Maybe Coach Prime should use some of his considerable air time to mention that.
Speaking of Coach Prime, here we are again with the clearly superior two-loss Big 12 team ranked five spots behind Colorado.
Same record. Arizona State’s worst loss was by 10 without its starting quarterback. Colorado was blown out by Nebraska. ASU’s best win is against SP+ No. 18; Colorado’s is No. 49.
And, if we’re being honest, Kenny Dillingham’s postgame rants this season have been more entertaining than Deion’s, too.
ASU coach labels kicking game ‘atrocious,’ confirms tryouts for Monday
ASU coach Kenny Dillingham labels his team’s kicking game “atrocious” and says it will be hosting open tryouts on Monday.

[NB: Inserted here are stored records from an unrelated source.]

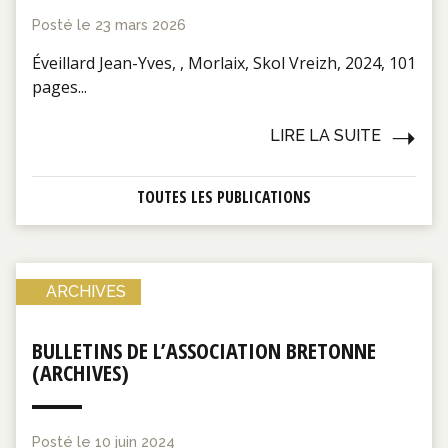
Posté le
23 mars 2026
Éveillard Jean-Yves, , Morlaix, Skol Vreizh, 2024, 101
pages...
LIRE LA SUITE
TOUTES LES PUBLICATIONS
ARCHIVES
BULLETINS DE L’ASSOCIATION BRETONNE
(ARCHIVES)
Posté le
10 juin 2024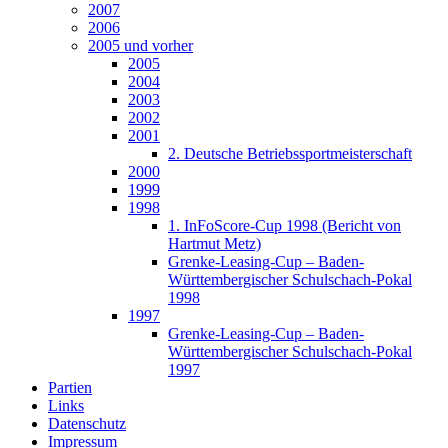
2007
2006
2005 und vorher
2005
2004
2003
2002
2001
2. Deutsche Betriebssportmeisterschaft
2000
1999
1998
1. InFoScore-Cup 1998 (Bericht von
Hartmut Metz)
Grenke-Leasing-Cup – Baden-
Württembergischer Schulschach-Pokal
1998
1997
Grenke-Leasing-Cup – Baden-
Württembergischer Schulschach-Pokal
1997
Partien
Links
Datenschutz
Impressum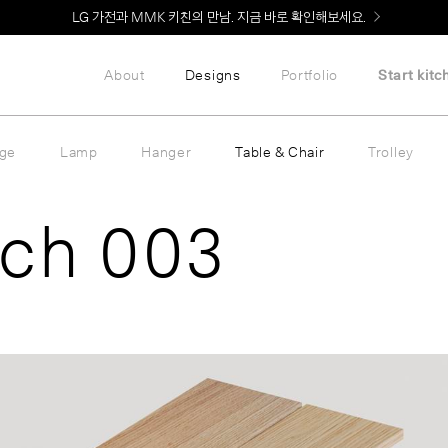
LG 가전과 MMK 키친의 만남. 지금 바로 확인해보세요.
About
Designs
Portfolio
Start kitc
age
Lamp
Hanger
Table & Chair
Trolley
nch 003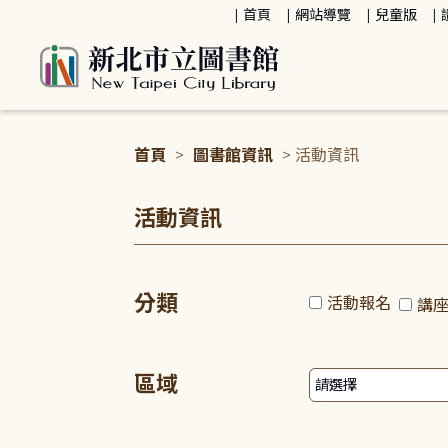
:::
首頁
網站導覽
兒童版
首頁
>
圖書館資訊
> 活動資訊
:::
活動資訊
分類
活動報名
講
區域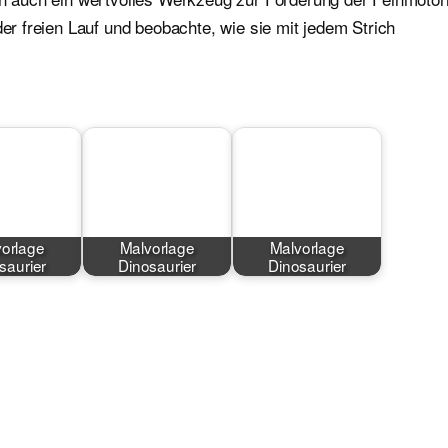
der freien Lauf und beobachte, wie sie mit jedem Strich
orlage
Malvorlage
Malvorlage
saurier
Dinosaurier
Dinosaurier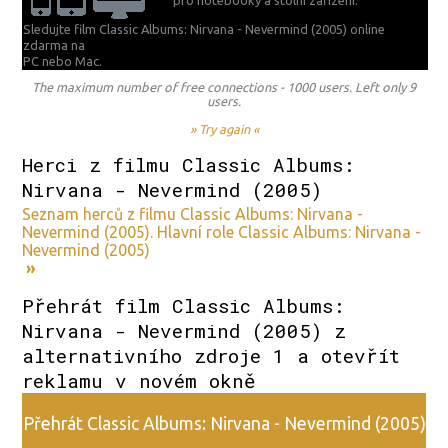
pro notebooky a stolní zařízení.
Sledujte film Classic Albums: Nirvana - Nevermind (2005) online
zdarma na
PC nebo Mac.
The maximum number of free connections - 1000 users. Left only 9
users.
» Try again «
Herci z filmu Classic Albums:
Nirvana - Nevermind (2005)
Seznam herců z filmu Classic Albums: Nirvana -
Nevermind (2005). Hlavní role Classic Albums: Nirvana -
Nevermind (2005)
»
Přehrát film Classic Albums:
Nirvana - Nevermind (2005) z
alternativního zdroje 1 a otevřít
reklamu v novém okně
Přehrát Classic Albums: Nirvana - Nevermind (2005)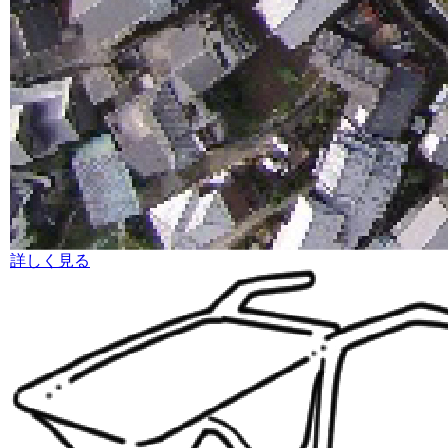
詳しく見る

This is a mistake by the committee, plain and simple.
5. The Power 4
We won’t get to say this very often, but the power players are getting screwed.
OK, not really. The SEC and Big Ten will be fine, and even if they’re not, they can cry themselves to sleep on giant piles of money.
But the fact remains that Boise State is primed for a first-round bye, and this week’s top 25 includes four teams from outside the traditional power conferences: Boise State, Army, Tulane and UNLV.
That’s the most during any one week since the final poll of the 2021 season that featured five, but among those were Houston, Cincinnati and BYU — all power conference teams now. Only twice before have four teams not currently in a power conference league (or the Pac-12) been ranked concurrently — in the wild COVID year of 2020, and for a single week in 2019 with Boise State, App State, Memphis and Navy.
Somewhere, Greg Sankey is diabolically petting a cat in an oversized chair and plotting revenge.
Also Angry: Duke, Pitt, Kansas State, Syracuse, James Madison and Washington State (all 7-3 or better, unranked and with more wins vs. bowl-eligible Power 4 teams than Illinois), SMU (9-1, No. 13), Georgia (8-2, No. 10. Seriously, who thinks there are nine better teams?)